ОТРЫВОК ДОКУМЕНТА:
::::

Первая Мировая. Война между Реальностями Переслегин Сергей
В ходе Великой французской буржуазной революции аббат Сиейес придумал слово «нация», имея в виду исключить из числа французов «нежелательных лиц», то есть высшие сословия: «третье сословие и одно представляет собой нацию». С этого момента в Европе неизбежен конфликт двух законодательных начал.
В империях есть подданные. И если не считать России с ее упором на «православие, самодержавие, народность», национальность и вероисповедание подданных никакого значения для монарха не имеют. Территориальный суверенитет монархии определяется правом завоевания и исторически сложившимися наследственными, по своей сути, феодальными правами. Австро-Венгрия, столетиями воевавшая с Оттоманской империей, рассматривала Боснию и Герцеговину как свою законную добычу, а население провинций, вне всякой зависимости от его национальной принадлежности, как своих подданных.
В национальных государствах есть граждане. Гражданство определяется по национальному признаку, «по крови». Территориальный суверенитет национального государства простирается на все земли, где преобладает население, принадлежащее к титульной нации (теория национальных границ). Сербия считала все территории, населенные преимущественно сербами, «оккупированными» и не скрывала своего желания их вернуть. Тем самым жители Боснии и Герцеговины Сербией рассматривались как ее граждане.
Здесь уже заложен конфликт, тем более серьезный, что обе стороны искренне считали себя правыми. Ситуация дополнительно усугублялась положениями геополитики и расовой теории. Геополитика выступала за «естественные границы», позволяющие государству контролировать все необходимые для войны и экономики ресурсы. Начертание естественных границ должно способствовать обороне территории.[21] Расовая теория, в то время вполне респектабельная, вводила понятие наций, «близких по крови», «родственных». На ее основании была построена идеологема Югославии как единого государства близкородственных южнославянских народов. Эта доктрина вызывала в Австро-Венгрии серьезную озабоченность и рассматривалась как обоснование агрессии.[22]
Не будет преувеличением сказать, что одной из причин Первой мировой войны стал конфликт между системой феодальных прав и концепцией национального государства. Нужно признать прозорливость бравого солдата Швейка и Ярослава Гашека, сразу же сравнившего мировой кризис 1914 года с Тридцатилетней войной.
Однако вернемся к изложению хода событий. Не имея возможностей дипломатического давления на Австро-Венгрию, Сербия переходит к тактике террористической борьбы. Двадцать второго мая 1911 года создана «Черная рука», террористическая югославская организация, имеющая своей целью объединение южных славян в единое государство под патронажем Сербии.

::::

ЗАДАНИЕ 1:
Ответьте на вопросы по отрывку, помечая ответы теми же буквами:
(a) Кто придумал слово «нация»?
(b) Как Австро-Венгрия рассматривала Боснию и Герцеговину?
(c) Когда была создана «Черная рука»?
ЗАДАНИЕ 2:
Согласуются ли с отрывком эти утверждения? На каждое ответьте «да» или «нет» и приведите решающие слова отрывка дословно.
(a) Сербия считала жителей Боснии и Герцеговины своими гражданами.
(b) В национальных государствах гражданство определяется правом завоевания.
(c) Кризис 1914 года сравнивали со Столетней войной.

::::

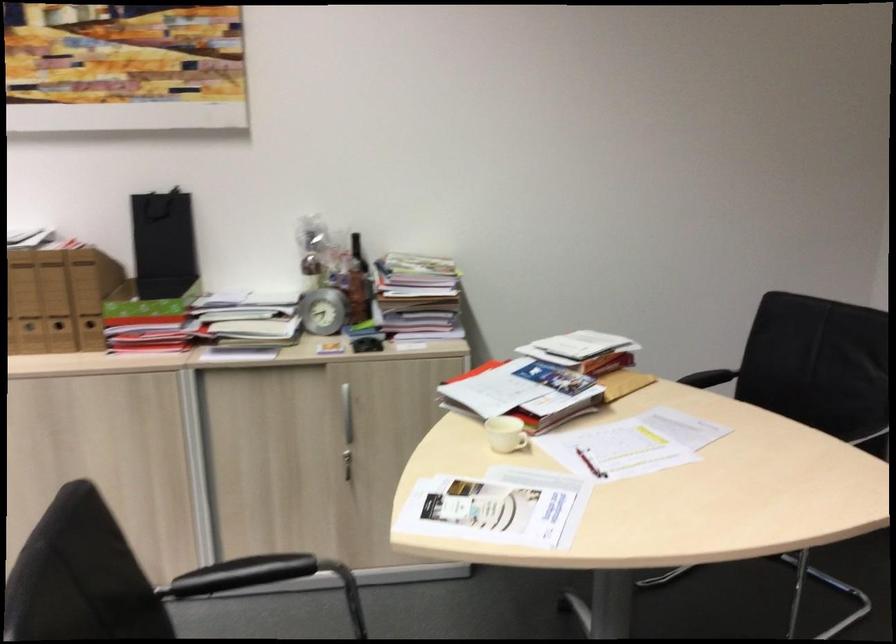
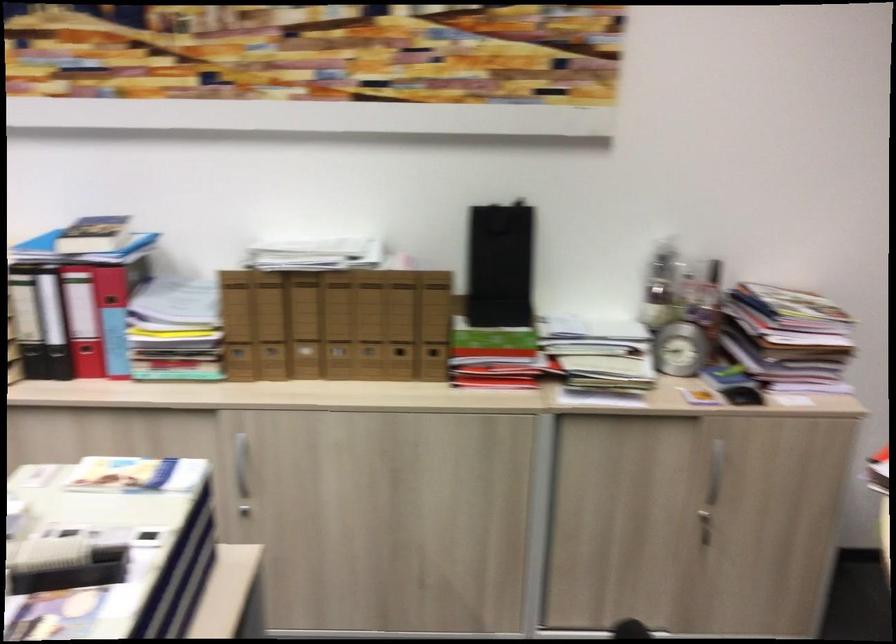
Question: Which direction would the cameraman need to move to produce the second image? Reply with the corresponding letter.

Choices:
 (A) Left
 (B) Right
 (C) Forward
 (D) Backward

Answer: (A)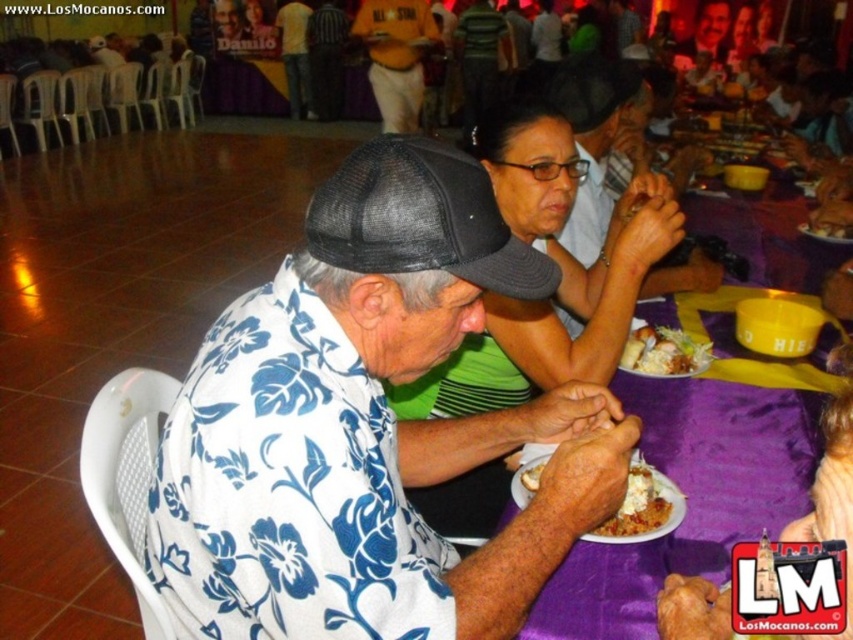
You are a photographer at the event and need to capture a photo of both the white floral shirt at center and the white creamy dessert at center. Since both are at the center, which one might appear closer to the camera in the photo?

The white floral shirt at center has a larger size compared to the white creamy dessert at center, so it will appear closer to the camera in the photo.

You are a server at this banquet hall and need to deliver a drink to the guest wearing the yellow shirt at upper left. You are currently standing next to the white creamy pasta at lower center. Can you reach the guest without walking more than 30 feet?

The distance between the white creamy pasta at lower center and the yellow shirt at upper left is 27.59 feet, so yes, you can reach the guest within the 30 feet limit.

You are a photographer at the event and want to capture a photo of both the white floral shirt at center and the matte black cap at upper center. Which object should you focus on first to ensure both are in the frame?

The white floral shirt at center is positioned under the matte black cap at upper center. To ensure both are in the frame, focus on the matte black cap at upper center first, as it is above the shirt and closer to the top of the image, allowing the shirt to be captured below it.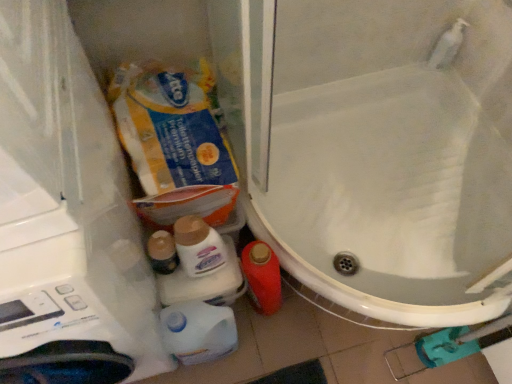
Question: Does white glossy bottle at lower center, which appears as the first cleaning product when ordered from the bottom, lie behind yellow cardboard toilet paper at upper left?

Choices:
 (A) yes
 (B) no

Answer: (A)

Question: Does white glossy bottle at lower center, which appears as the first cleaning product when ordered from the bottom, have a greater width compared to yellow cardboard toilet paper at upper left?

Choices:
 (A) yes
 (B) no

Answer: (B)

Question: Considering the relative sizes of white glossy bottle at lower center, which appears as the first cleaning product when ordered from the bottom, and yellow cardboard toilet paper at upper left in the image provided, is white glossy bottle at lower center, which appears as the first cleaning product when ordered from the bottom, bigger than yellow cardboard toilet paper at upper left?

Choices:
 (A) yes
 (B) no

Answer: (B)

Question: From a real-world perspective, is white glossy bottle at lower center, which ranks as the second cleaning product in top-to-bottom order, on top of yellow cardboard toilet paper at upper left?

Choices:
 (A) no
 (B) yes

Answer: (A)

Question: Is white glossy bottle at lower center, which ranks as the second cleaning product in top-to-bottom order, thinner than yellow cardboard toilet paper at upper left?

Choices:
 (A) yes
 (B) no

Answer: (A)

Question: Looking at the image, does white glossy bottle at lower center, which ranks as the second cleaning product in top-to-bottom order, seem bigger or smaller compared to yellow cardboard toilet paper at upper left?

Choices:
 (A) big
 (B) small

Answer: (B)

Question: Looking at their shapes, would you say white glossy bottle at lower center, which ranks as the second cleaning product in top-to-bottom order, is wider or thinner than yellow cardboard toilet paper at upper left?

Choices:
 (A) wide
 (B) thin

Answer: (B)

Question: Is white glossy bottle at lower center, which ranks as the second cleaning product in top-to-bottom order, situated inside yellow cardboard toilet paper at upper left or outside?

Choices:
 (A) outside
 (B) inside

Answer: (A)

Question: From the image's perspective, is white glossy bottle at lower center, which appears as the first cleaning product when ordered from the bottom, above or below yellow cardboard toilet paper at upper left?

Choices:
 (A) above
 (B) below

Answer: (B)

Question: From a real-world perspective, is matte plastic toiletries at center physically located above or below white glossy bottle at lower center, which appears as the first cleaning product when ordered from the bottom?

Choices:
 (A) above
 (B) below

Answer: (A)

Question: Looking at the image, does matte plastic toiletries at center seem bigger or smaller compared to white glossy bottle at lower center, which appears as the first cleaning product when ordered from the bottom?

Choices:
 (A) small
 (B) big

Answer: (A)

Question: Would you say matte plastic toiletries at center is to the left or to the right of white glossy bottle at lower center, which appears as the first cleaning product when ordered from the bottom, in the picture?

Choices:
 (A) right
 (B) left

Answer: (B)

Question: Do you think matte plastic toiletries at center is within white glossy bottle at lower center, which appears as the first cleaning product when ordered from the bottom, or outside of it?

Choices:
 (A) inside
 (B) outside

Answer: (B)

Question: Is yellow cardboard toilet paper at upper left to the left or to the right of matte plastic bottle at lower center, which is the 1th cleaning product in top-to-bottom order, in the image?

Choices:
 (A) right
 (B) left

Answer: (B)

Question: Is yellow cardboard toilet paper at upper left inside or outside of matte plastic bottle at lower center, which is the 1th cleaning product in top-to-bottom order?

Choices:
 (A) outside
 (B) inside

Answer: (A)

::::

ВАШ ОТВЕТ 1:
(a) Аббат Сиейес.
(b) Как свою законную добычу.
(c) Двадцать второго мая 1911 года.

ВАШ ОТВЕТ 2:
(a) Да: «Тем самым жители Боснии и Герцеговины Сербией рассматривались как ее граждане».
(b) Нет: «Гражданство определяется по национальному признаку».
(c) Нет: «сразу же сравнившего мировой кризис 1914 года с Тридцатилетней войной».